As a result of his severe defeat in the midterm elections, the president is forced to coexist with his adversaries and is given the cold shoulder by those in his own camp.

There are just about 730 days before the U.S. presidential elections. This is an eternity when you have lost most of your leverage in government, when the majority in the two legislative chambers belongs to the opposition and when the party that got you elected has abandoned you and is looking in adulation at Hillary Clinton — the one who aspires to take your place. Briefly put, Barack Obama has virtually lost his power and touch.

If you need convincing, you just have to look at what has been happening during the last two months, while Democratic candidates in the Senate or House of Representatives were campaigning to be elected or reelected. Very few of them wanted Barack Obama to come and support them. In much the same way, he was only invited to about 30 meetings in the states where Democrats were, in theory, not at risk of losing very much.

At the same time, Hillary Clinton was required to be in those states where the vote promised to be tight — states such as Iowa, New Hampshire, Florida and North Carolina. In doing so, she made 42 appearances. Her husband, Bill, the veritable rock star of the Democratic Party, made even more. He presided over 53 meetings in 54 days.

From a French point of view, this disaffection for Obama seems almost unfair. Certainly, he has been a feeble and indecisive president, particularly with regard to foreign policy. His attempt to halt Putin in the Ukrainian crisis wasn't great, nor was his response to Bashar Assad when he used chemical weapons against his own people, and his attempt to prevent the jihadist Islamic State from becoming a threat to stable countries in the region was even worse. Even if he did decide to send reinforcements to the 1,500 men who make up the "military advisers" in Iraq at the end of the week, it seems a little late to become aware of this danger.

Disparities

On the other hand, as opposed to many countries and particularly those in Europe, the United States has re-embarked upon an economic plan. A stock exchange which is faring better and an unemployment rate which is constantly dropping are increasingly significant developments. America is giving the sense that it has got itself going again quite swiftly.

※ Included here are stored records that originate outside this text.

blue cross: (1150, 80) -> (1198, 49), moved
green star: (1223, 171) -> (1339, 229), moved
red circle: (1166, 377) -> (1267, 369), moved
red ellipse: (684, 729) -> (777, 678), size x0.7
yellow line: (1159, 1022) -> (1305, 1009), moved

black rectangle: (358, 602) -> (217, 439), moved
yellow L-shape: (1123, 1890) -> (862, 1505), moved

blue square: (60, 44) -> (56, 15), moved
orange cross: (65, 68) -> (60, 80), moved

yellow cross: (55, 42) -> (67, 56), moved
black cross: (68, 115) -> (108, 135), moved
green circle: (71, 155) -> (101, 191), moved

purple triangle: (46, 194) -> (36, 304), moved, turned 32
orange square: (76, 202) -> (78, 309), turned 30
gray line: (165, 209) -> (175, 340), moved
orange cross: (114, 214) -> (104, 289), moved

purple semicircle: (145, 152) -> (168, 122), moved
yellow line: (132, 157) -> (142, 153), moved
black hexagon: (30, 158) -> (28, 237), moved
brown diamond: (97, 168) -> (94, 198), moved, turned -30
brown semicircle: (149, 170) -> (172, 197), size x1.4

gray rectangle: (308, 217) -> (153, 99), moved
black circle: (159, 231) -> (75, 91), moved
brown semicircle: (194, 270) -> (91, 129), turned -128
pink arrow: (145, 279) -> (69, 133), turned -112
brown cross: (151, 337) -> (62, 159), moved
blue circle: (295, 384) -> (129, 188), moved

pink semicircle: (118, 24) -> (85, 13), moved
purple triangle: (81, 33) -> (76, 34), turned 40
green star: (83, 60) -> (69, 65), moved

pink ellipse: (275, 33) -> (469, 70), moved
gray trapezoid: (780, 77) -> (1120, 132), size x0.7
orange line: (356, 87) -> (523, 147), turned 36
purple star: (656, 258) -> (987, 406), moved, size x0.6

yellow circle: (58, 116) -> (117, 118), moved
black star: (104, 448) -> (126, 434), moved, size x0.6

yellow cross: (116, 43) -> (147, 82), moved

However, all the newspapers across the pond are highlighting that the main reason for the Republican victory is because the Americans don't feel as if their country is on a roll, as it was under Ronald Reagan or Bill Clinton. The average income is no longer increasing, or at least by very little. Rather, the wealthy are the ones who have profited from the economic recovery. For the middle class, not to mention those left behind, such pessimism for the future is appropriate and with it, the American dream has disappeared — two-thirds of voters believe their children won't live as well as they do. According to an exit poll, 45 percent of voters cited the economy as the main issue that guided their choice; this came even before immigration, health reform, gun control or foreign policy, which accounted for only 13 percent of voters' decision.

Obama's problem is that in the two years of his presidency that remain, there is little chance that he will be able to give his fellow citizens the optimism that he was unable to inspire in them when he was in complete control. In fact, he will now have to work alongside a hostile Congress: a Congress that will present laws to him, which he will be tempted to veto, a right accorded to him by the Constitution. Let's just say that America is in danger of treading water until November 2016.

That is unless Republicans figure out that pressing pause on the nation for two years would be the best gift they could give to Hillary Clinton. It is doubtful that the voters' rejection of Barack Obama is a rally behind a Republican camp that is not completely rid of the populist excesses demonstrated by members of the Tea Party movement. For the new majority, agreeing to cooperate with the White House could prove to be tactically clever. This is the only chance Obama has to finish his term in office in a better state than expected.